我要死了。她的惊恐升到极点。姊姊要杀我了。祖奶奶,祖奶奶,救命啊!

她想呼救,却没有一点声音,只是喉咙上下,张着嘴发出粗喘。

就在姊姊扑到她身上时,却听到黄玉惨叫,滚到一旁去。

原本连站起来都没有力气的祖奶奶,举着拐杖,一下又一下的打着黄玉。「滚出我曾孙女的身体,滚!」祖奶奶厉声,手底一点也不留情。
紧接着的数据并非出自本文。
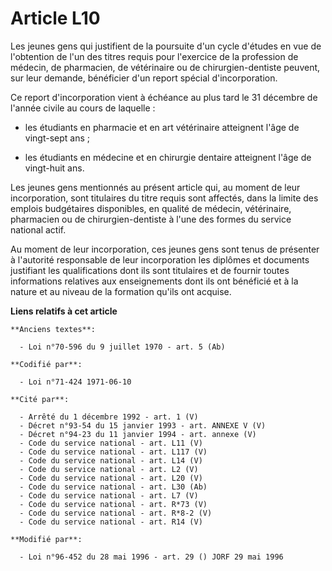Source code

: # Article L10

Les jeunes gens qui justifient de la poursuite d'un cycle d'études en vue de l'obtention de l'un des titres requis pour
l'exercice de la profession de médecin, de pharmacien, de vétérinaire ou de chirurgien-dentiste peuvent, sur leur demande,
bénéficier d'un report spécial d'incorporation.

Ce report d'incorporation vient à échéance au plus tard le 31 décembre de l'année civile au cours de laquelle :

- les étudiants en pharmacie et en art vétérinaire atteignent l'âge de vingt-sept ans ;

- les étudiants en médecine et en chirurgie dentaire atteignent l'âge de vingt-huit ans.

Les jeunes gens mentionnés au présent article qui, au moment de leur incorporation, sont titulaires du titre requis sont
affectés, dans la limite des emplois budgétaires disponibles, en qualité de médecin, vétérinaire, pharmacien ou de
chirurgien-dentiste à l'une des formes du service national actif.

Au moment de leur incorporation, ces jeunes gens sont tenus de présenter à l'autorité responsable de leur incorporation les
diplômes et documents justifiant les qualifications dont ils sont titulaires et de fournir toutes informations relatives aux
enseignements dont ils ont bénéficié et à la nature et au niveau de la formation qu'ils ont acquise.

**Liens relatifs à cet article**

	**Anciens textes**:

	  - Loi n°70-596 du 9 juillet 1970 - art. 5 (Ab)

	**Codifié par**:

	  - Loi n°71-424 1971-06-10

	**Cité par**:

	  - Arrêté du 1 décembre 1992 - art. 1 (V)
	  - Décret n°93-54 du 15 janvier 1993 - art. ANNEXE V (V)
	  - Décret n°94-23 du 11 janvier 1994 - art. annexe (V)
	  - Code du service national - art. L11 (V)
	  - Code du service national - art. L117 (V)
	  - Code du service national - art. L14 (V)
	  - Code du service national - art. L2 (V)
	  - Code du service national - art. L20 (V)
	  - Code du service national - art. L30 (Ab)
	  - Code du service national - art. L7 (V)
	  - Code du service national - art. R*73 (V)
	  - Code du service national - art. R*8-2 (V)
	  - Code du service national - art. R14 (V)

	**Modifié par**:

	  - Loi n°96-452 du 28 mai 1996 - art. 29 () JORF 29 mai 1996
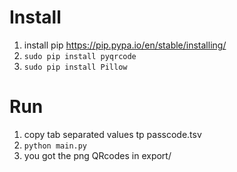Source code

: # Install 

1. install pip https://pip.pypa.io/en/stable/installing/
1. `sudo pip install pyqrcode`
1. `sudo pip install Pillow`

# Run
1. copy tab separated values tp passcode.tsv
2. `python main.py`
3. you got the png QRcodes in export/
但她毕竟久病虚弱,没多久黄玉就站起来,一口就咬在祖奶奶的手臂上。

接下来的事情,黄琳觉得一定是梦,绝对不可能是真的。

祖奶奶抓破了黄玉的左臂,硬拖出一株血淋淋的植物。根茎叶俱全,甚至开了花,花瓣不断掉落。

那花张牙舞爪的似活物,勒向祖奶奶。

「小看我?」祖奶奶披头散发的抓紧那棵植物,「我可是一方之巫哪!」

僵持了一会儿,那棵植物钻入祖奶奶被咬伤的伤口,就消失不见。

晃了两晃,黄琳昏了过去。清醒之后,一切都变了。

姊姊的绝艳在伤后彻底枯萎,甚至气色惨青,手臂被撕去了大块血肉,伤愈后留下很大的疤。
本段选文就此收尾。